## ABOUT THIS EXERCISE
Beginning with the line that contains "left ear: (1151, 130)" in the material below, print each line exactly until the line that contains "left shoulder: (552, 375)" has been printed, then stop.

## DATA SUPPLIED

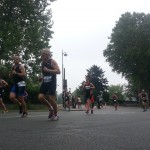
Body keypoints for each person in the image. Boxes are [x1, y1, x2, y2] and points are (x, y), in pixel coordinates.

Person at [38, 48, 60, 121]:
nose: (42, 55)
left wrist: (48, 70)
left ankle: (56, 114)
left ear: (48, 54)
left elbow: (58, 71)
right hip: (45, 81)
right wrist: (41, 77)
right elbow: (44, 73)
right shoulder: (42, 63)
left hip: (52, 82)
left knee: (51, 98)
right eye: (42, 53)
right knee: (40, 97)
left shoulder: (52, 61)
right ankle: (50, 108)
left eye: (44, 53)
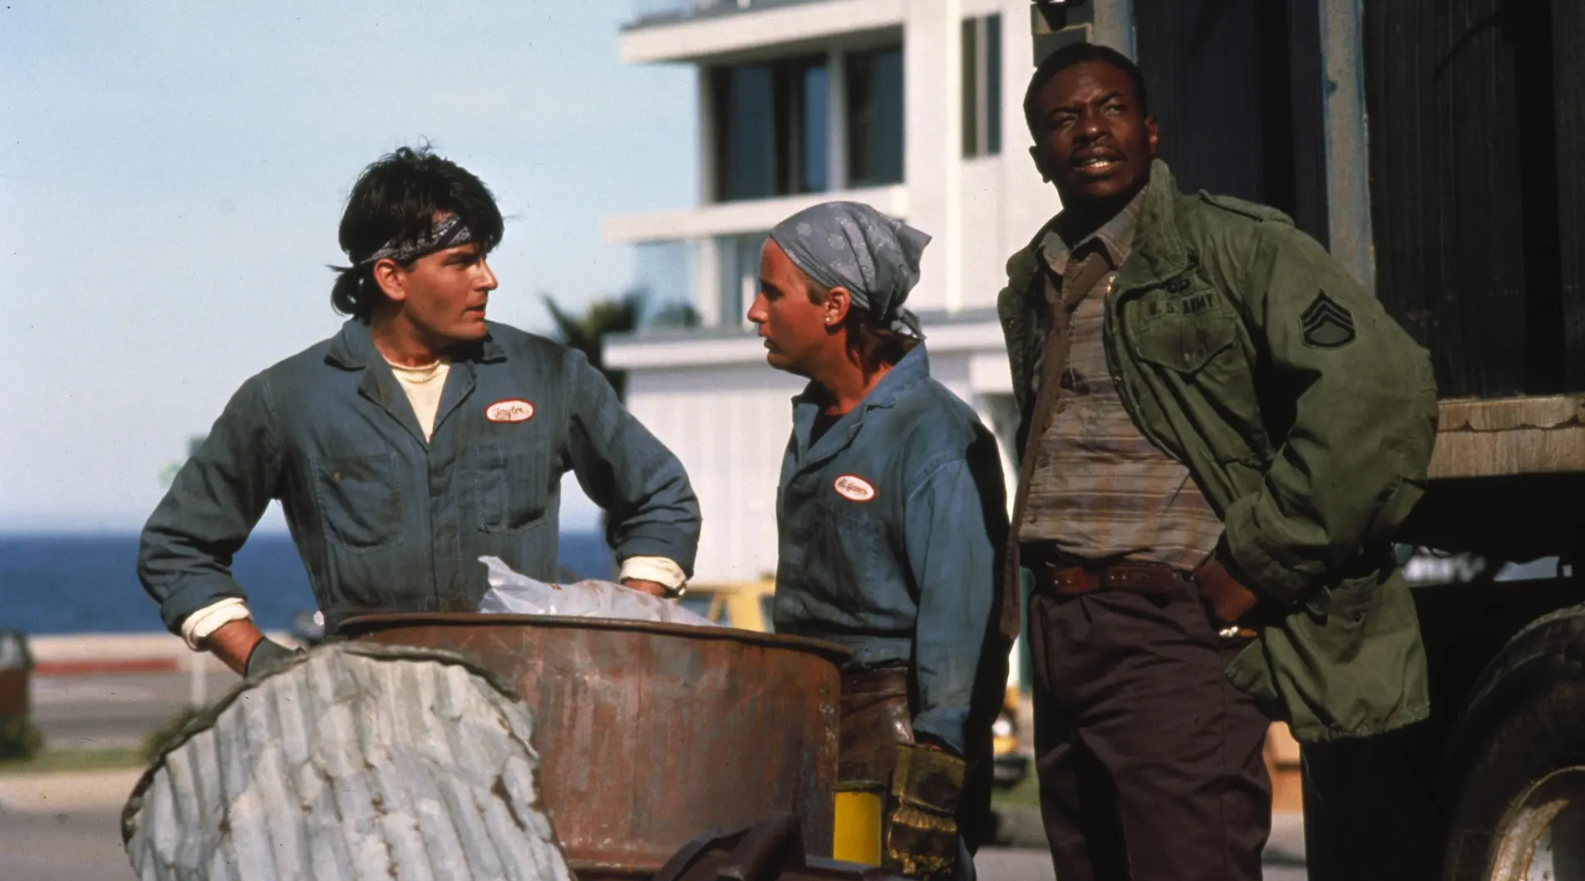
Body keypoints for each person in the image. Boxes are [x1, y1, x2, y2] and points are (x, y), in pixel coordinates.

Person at [997, 42, 1439, 881]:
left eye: (1110, 109)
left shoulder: (1234, 248)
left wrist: (1255, 559)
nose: (1089, 129)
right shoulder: (1037, 279)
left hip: (1170, 634)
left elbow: (1378, 396)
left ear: (1151, 130)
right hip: (1061, 632)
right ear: (1038, 154)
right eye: (1063, 118)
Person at [139, 146, 702, 677]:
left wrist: (623, 624)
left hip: (531, 703)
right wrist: (267, 668)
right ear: (391, 277)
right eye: (462, 261)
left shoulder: (552, 375)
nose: (488, 278)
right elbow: (177, 548)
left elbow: (661, 499)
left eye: (484, 258)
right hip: (366, 722)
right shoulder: (286, 399)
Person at [747, 201, 1009, 880]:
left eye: (771, 292)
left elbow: (963, 618)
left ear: (834, 305)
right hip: (807, 726)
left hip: (892, 745)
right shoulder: (815, 420)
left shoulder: (936, 437)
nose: (754, 311)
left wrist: (936, 766)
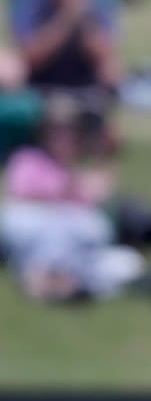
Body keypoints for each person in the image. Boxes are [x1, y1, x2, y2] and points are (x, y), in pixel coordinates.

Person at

## REPLY TO THE EXERCISE
left ear: (1151, 130)
right hip: (1061, 632)
right ear: (1038, 154)
right eye: (1063, 118)
Person at [139, 146, 702, 677]:
left wrist: (623, 624)
left hip: (531, 703)
right wrist: (267, 668)
right ear: (391, 277)
right eye: (462, 261)
left shoulder: (552, 375)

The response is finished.